Update: 2020-05-05 22:46 IST
Oxford study evaluates benefits of tackling climate change along with post-corona economic recovery

New Delhi: A research by the University of Oxford published on Tuesday showed efforts to rebuild economies after the devastation of coronavirus would be strengthened by including green measures such as clean energy infrastructure investment.

This first-of-its-kind study critically evaluates the benefits of tackling climate change along with the post-coronavirus economic recovery. A team of internationally-recognised experts, including Nobel Prize winner Joseph Stiglitz and well-known climate economist Nicholas Stern, came together to assess the economic and climate impact of taking a green route out of the crisis.
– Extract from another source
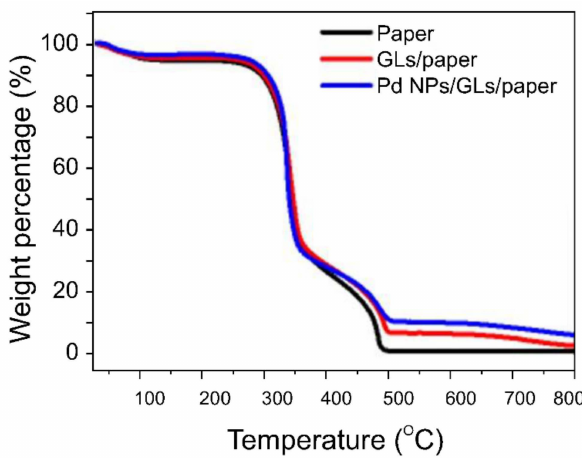
Figure 3. TGA traces used to quantify the number of NPs present in the sensor. The number of Pd NPs located on graphitic layers (GLs) was determined from the residue at approximately 800 ◦ C, at which point sample pyrolysis was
They catalogued more than 700 stimulus policies into 25 broad groups, and conducted a global survey of 231 experts from 53 countries, including senior officials from finance ministries and central banks.

Drawing on this survey as well as learnings from the 2008 financial crisis, the economists found that green projects create more jobs, deliver higher short-term returns per dollar spend and lead to increased long-term cost savings, by comparison with traditional fiscal stimulus.

"The Covid-19 initiated emissions reduction could be short-lived," said Cameron Hepburn, lead author of the report and Director of the Smith School of Enterprise and Environment, University of Oxford. "But this report shows we can choose to build back better, keeping many of the recent improvements we've seen in cleaner air, returning nature and reduced greenhouse gas emissions."

The study focused on the reduction of greenhouse gas emission as the key environmentally-beneficial criteria. The paper, to be published in the Oxford Review of Economic Policy, observes desirable policies have a large return on investment, can be enacted quickly and have a strongly positive impact on climate. Examples include investment in renewable energy production, such as wind or solar. As previous research has shown, in the short term, clean energy infrastructure construction is particularly labour intensive, creating twice as many jobs per dollar as fossil fuel investments, as well as being less susceptible to off-shoring.